To me, this theme really proves the value of having strong partners. Whether it’s standout supplemental software like that produced by NewsGator, AvePoint, K2 and others, and/or an experienced systems integrator who understands the strategic side of succeeding with efforts like intranets, extranets, portals, social business and content management, if you want SharePoint to work for you out of the box, you can gain pretty good value for your dollar by bringing the experts in for some good advice.
Shameless Plug… er, Shakespearean Dramatic Aside, I mean: If I can indulge in a bit of self-promotion on behalf of my team, this is what makes Perficient in particular a special case. These days, social business gets all the buzz, and everyone claims to be doing it. As one of those strategic partners who understands the business case and change management as well as we understand the technical side, we’ve been helping our clients “get social” for several years already. This is amply evidenced by social software leader NewsGator naming us their Partner of the Year for both 2011 and 2012—an award earned not just for technical brilliance in implementation but for the planning, design and execution that goes into getting our customers going on that software.
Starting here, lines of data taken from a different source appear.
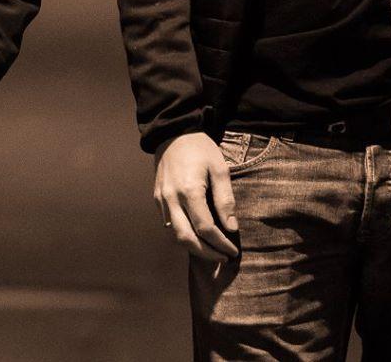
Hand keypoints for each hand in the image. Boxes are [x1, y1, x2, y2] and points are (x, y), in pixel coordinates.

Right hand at [153, 131, 237, 261]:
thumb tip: (231, 228)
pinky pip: (168, 224)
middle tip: (223, 258)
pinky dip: (182, 235)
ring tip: (211, 251)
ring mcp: (161, 199)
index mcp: (189, 191)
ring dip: (193, 248)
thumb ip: (225, 200)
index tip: (233, 251)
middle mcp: (171, 198)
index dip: (220, 243)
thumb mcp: (219, 169)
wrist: (173, 132)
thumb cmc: (200, 148)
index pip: (205, 228)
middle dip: (206, 253)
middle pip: (186, 238)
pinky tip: (197, 236)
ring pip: (174, 234)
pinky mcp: (157, 198)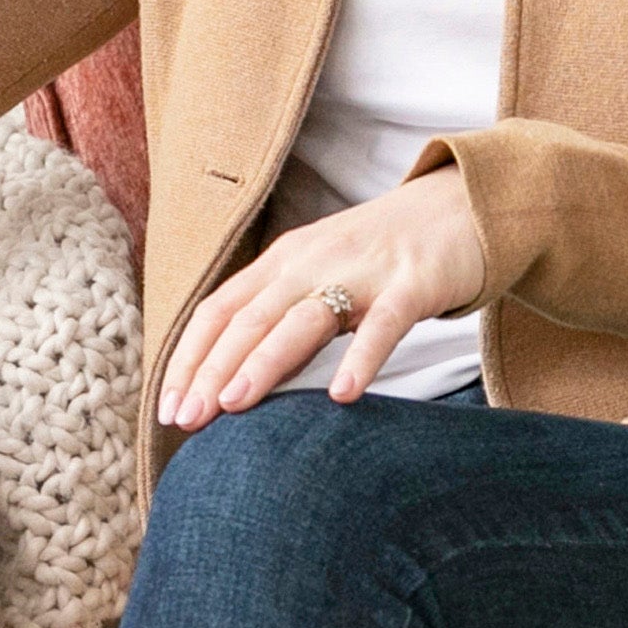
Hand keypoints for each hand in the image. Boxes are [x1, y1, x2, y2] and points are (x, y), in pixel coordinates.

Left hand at [158, 166, 486, 428]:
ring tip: (234, 406)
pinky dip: (360, 359)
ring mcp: (362, 271)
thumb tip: (233, 383)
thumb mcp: (319, 275)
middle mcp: (311, 261)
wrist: (461, 206)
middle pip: (249, 319)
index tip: (166, 407)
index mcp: (281, 262)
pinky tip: (342, 394)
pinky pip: (382, 325)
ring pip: (302, 320)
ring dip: (264, 363)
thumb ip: (280, 318)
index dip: (189, 358)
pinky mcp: (412, 284)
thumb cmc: (382, 254)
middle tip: (184, 420)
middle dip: (210, 370)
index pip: (219, 311)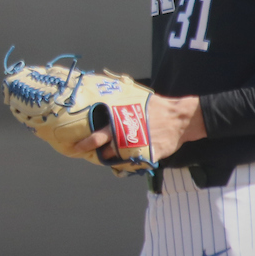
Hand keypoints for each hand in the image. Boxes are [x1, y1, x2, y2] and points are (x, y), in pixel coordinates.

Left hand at [74, 94, 206, 160]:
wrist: (179, 119)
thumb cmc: (157, 107)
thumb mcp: (136, 99)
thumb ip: (121, 102)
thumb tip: (108, 92)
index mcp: (119, 121)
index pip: (97, 135)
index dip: (85, 142)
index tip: (75, 145)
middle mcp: (124, 136)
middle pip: (102, 148)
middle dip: (89, 150)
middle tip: (80, 152)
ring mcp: (135, 148)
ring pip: (115, 157)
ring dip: (110, 156)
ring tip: (107, 154)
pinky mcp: (146, 156)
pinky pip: (132, 163)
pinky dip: (126, 163)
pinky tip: (124, 160)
A successful social experience is about so much more than just “being viral” and letting people connect helter-skelter with one another (although there’s something to be said for that). Through actual projects with real-life clients like CHOP, we know it takes good governance, appetite and aptitude, an energized user base and—if you lack any of these things—a strong emphasis on organizational change management to grow them. We know this and we’ve done it, over and over again.
It was fun to spend time around a few hundred people who understood these things. I’m excited to think they’re all going back to their own companies, charged up and ready to use SharePoint in new and intriguing ways that bring demonstrable value. Maybe you can’t tie a quantifiable ROI to it, but you never really could before either. What you can tie back to it is happier people, better production, an easier time connecting users to information and documents and especially other users, employee retention, knowledge capture, and a dozen other things that really do matter.
Thanks for SHAREing, everyone. I hope to see you all again soon.